After our press conference, we happened to run into Gary Player. Player is a South African professional golfer and is widely regarded as one of the greatest players in the history of golf. He really pushed the benefits of a healthy lifestyle and how there is such a lack of it in America today. I asked him how traveling around the world so often and to so many places affected his life. He said that by doing that, he gave himself the greatest education in the world. He has a great sense of humor and I loved his accent. He is really enjoyable to talk to.Steve and I snapped a picture with him. Player asked to see it and said it was a great picture. Not every famous celebrity would take the time to make sure that the picture you took turned out right. It was just one of the little things about him that makes him unique. After our encounter with Player, I grabbed my camera and Steve joined me in snapping some shots of the Humana. We then toured all the booths and looked at all the things that everyone offered. It was so neat to see the whole community come together and make an effort to join in on what the Humana is supporting. Visitors, volunteers, media, and even some of the pros are wearing pedometers. Healthy eating is promoted by the nutritious options offered at the food stands. Everyone is coming together for the better.
We then had the opportunity to be guests on 1010 KXPS AM radio. Julie Buehler and her co-host, Geoff Blume, were really nice and they were fun talking to. They made us feel comfortable and they were easy to talk to. At one point in the interview, Julie was shaking her pedometer to try and “gain” more steps and she asked us what we thought of her doing that. I said, “To be honest, you’re probably not the only one.” It was fun and a really neat experience.
After that, we interviewed Saul Martinez, a former soldier who is apart of the Wounded Warrior project. Their motto is “To honor and empower wounded warriors.” Their vision is to foster the most successful, well-adjusted generation of wounded service members in our nation’s history. Martinez has two missing limbs. He talked about how this project had helped him learn the game of golf and it’s therapeutic for him and it’s a life enhancement for him. He had never played golf before his service and he started playing a year and a half after his injury. He was so inspiring and made Steve and I feel very humbled. We thanked him for his time and service.

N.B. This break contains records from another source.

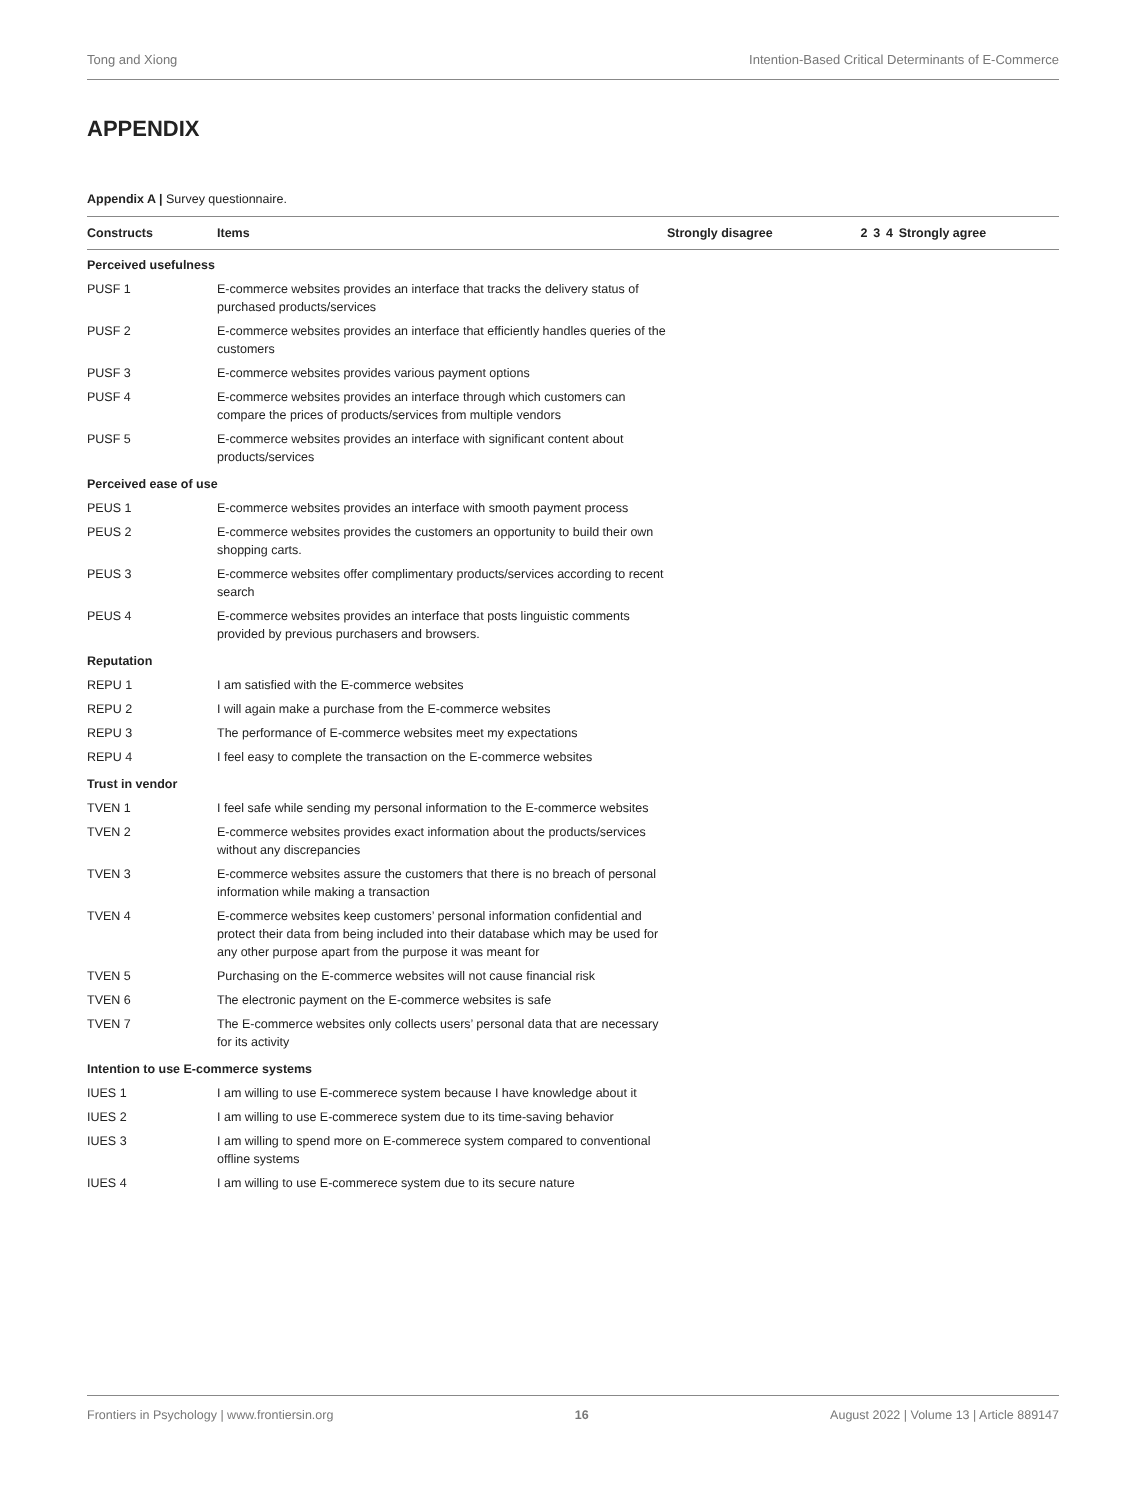Tong and Xiong Intention-Based Critical Determinants of E-Commerce
APPENDIX
Appendix A | Survey questionnaire.
| Constructs | Items | Strongly disagree | 2 | 3 | 4 | Strongly agree |
| --- | --- | --- | --- | --- | --- | --- |
| Perceived usefulness | | | | | | |
| PUSF 1 | E-commerce websites provides an interface that tracks the delivery status of purchased products/services | | | | | |
| PUSF 2 | E-commerce websites provides an interface that efficiently handles queries of the customers | | | | | |
| PUSF 3 | E-commerce websites provides various payment options | | | | | |
| PUSF 4 | E-commerce websites provides an interface through which customers can compare the prices of products/services from multiple vendors | | | | | |
| PUSF 5 | E-commerce websites provides an interface with significant content about products/services | | | | | |
| Perceived ease of use | | | | | | |
| PEUS 1 | E-commerce websites provides an interface with smooth payment process | | | | | |
| PEUS 2 | E-commerce websites provides the customers an opportunity to build their own shopping carts. | | | | | |
| PEUS 3 | E-commerce websites offer complimentary products/services according to recent search | | | | | |
| PEUS 4 | E-commerce websites provides an interface that posts linguistic comments provided by previous purchasers and browsers. | | | | | |
| Reputation | | | | | | |
| REPU 1 | I am satisfied with the E-commerce websites | | | | | |
| REPU 2 | I will again make a purchase from the E-commerce websites | | | | | |
| REPU 3 | The performance of E-commerce websites meet my expectations | | | | | |
| REPU 4 | I feel easy to complete the transaction on the E-commerce websites | | | | | |
| Trust in vendor | | | | | | |
| TVEN 1 | I feel safe while sending my personal information to the E-commerce websites | | | | | |
| TVEN 2 | E-commerce websites provides exact information about the products/services without any discrepancies | | | | | |
| TVEN 3 | E-commerce websites assure the customers that there is no breach of personal information while making a transaction | | | | | |
| TVEN 4 | E-commerce websites keep customers’ personal information confidential and protect their data from being included into their database which may be used for any other purpose apart from the purpose it was meant for | | | | | |
| TVEN 5 | Purchasing on the E-commerce websites will not cause financial risk | | | | | |
| TVEN 6 | The electronic payment on the E-commerce websites is safe | | | | | |
| TVEN 7 | The E-commerce websites only collects users’ personal data that are necessary for its activity | | | | | |
| Intention to use E-commerce systems | | | | | | |
| IUES 1 | I am willing to use E-commerece system because I have knowledge about it | | | | | |
| IUES 2 | I am willing to use E-commerece system due to its time-saving behavior | | | | | |
| IUES 3 | I am willing to spend more on E-commerece system compared to conventional offline systems | | | | | |
| IUES 4 | I am willing to use E-commerece system due to its secure nature | | | | | |
Frontiers in Psychology | www.frontiersin.org 16 August 2022 | Volume 13 | Article 889147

Steve and I then roamed around some more and we got the chance to write motivational words on a board with a bunch of other people’s quotes to be healthy.
Today was a very fast paced day, but it was all worth it. I want to thank everyone who helped me and gave me this opportunity. I would have never imagined getting such a chance and being so exposed to how being a journalist really is. I want to especially thank Chris Keener for presenting this chance to me. My time here was absolutely incredible and it was definitely an experience worth remembering.